By Joe Baur
This article originally appeared on The Nosher.
One morning, my wife suggested I look into making a different kind of bread. Not necessarily to replace my weekly challah habit, but just to try something new. I asked what she had in mind and she mentioned monkey bread. I’d never heard of it.
So I Googled and turns out that monkey bread is actually a yeasted cake. Its origins are rooted in the immigrant Hungarian Jewish community that came to the United States. I immediately thought of my father’s grandparents, Jews who immigrated from the former Austro-Hungarian Empire. I texted my father and sure enough he remembered his grandmother, Bertha Stern, making him what she called Hungarian coffee cake, but what many call aranygaluska.

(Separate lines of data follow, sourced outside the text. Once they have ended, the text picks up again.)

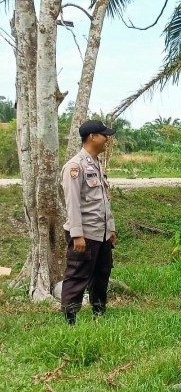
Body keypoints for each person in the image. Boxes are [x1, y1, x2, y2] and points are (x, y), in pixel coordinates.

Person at [59, 120, 118, 325]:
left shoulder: (96, 165)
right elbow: (72, 203)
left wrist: (110, 229)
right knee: (77, 275)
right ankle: (70, 319)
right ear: (92, 137)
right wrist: (77, 234)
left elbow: (103, 201)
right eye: (104, 135)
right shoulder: (75, 166)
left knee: (102, 274)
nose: (107, 140)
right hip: (84, 234)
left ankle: (99, 313)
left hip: (100, 233)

Aranygaluska looks something like a Bundt cake without the doughnut hole and the splash of powdered sugar. That’s because the goodness lies within, where the warm, gooey jam awaits between doughy dumplings covered in butter, cinnamon and brown sugar. Aranygaluska has all the characteristics of a dessert but can just as easily go down with your morning cup of coffee.
Jewish food historian Gil Marks included aranygaluska in his Encyclopedia of Jewish Food, noting the arrival of the “golden dumpling” in the 1880s. Hungarian Jewish immigrants started selling it in their bakeries sometime in the mid-20th century, and it transcended Jewish foods when it was included in a 1972 edition of Betty Crocker, referred to as “Hungarian Coffee Cake,” as my great-grandmother called it.
Eventually it became known as monkey bread. There’s no definitive reason why, but one of the more popular theories is that the act of pulling the bread apart mimicked how a monkey picks something apart.
Joan Nathan, the matriarch of American Ashkenazi cuisine, says she first came across the recipe in George Lang’s “The Cuisine of Hungary” (1971). She also notes that replacing the walnuts with cocoa turns the dish into the wonderfully Yiddish kuchem-buchem.
I admittedly was a bit verklempt when I realized I had stumbled upon a heritage food, especially one laced with two of my favorite ingredients, cinnamon and honey.
This is great for an inexperienced baker because it’s a difficult recipe to screw up. As you get your dough together, it just involves taking pieces of that dough, swooshing them around in bowls of butter and cinnamon sugar, then arranging the chunks of sweetness in layers. Fill the gaps with jam and you’re set.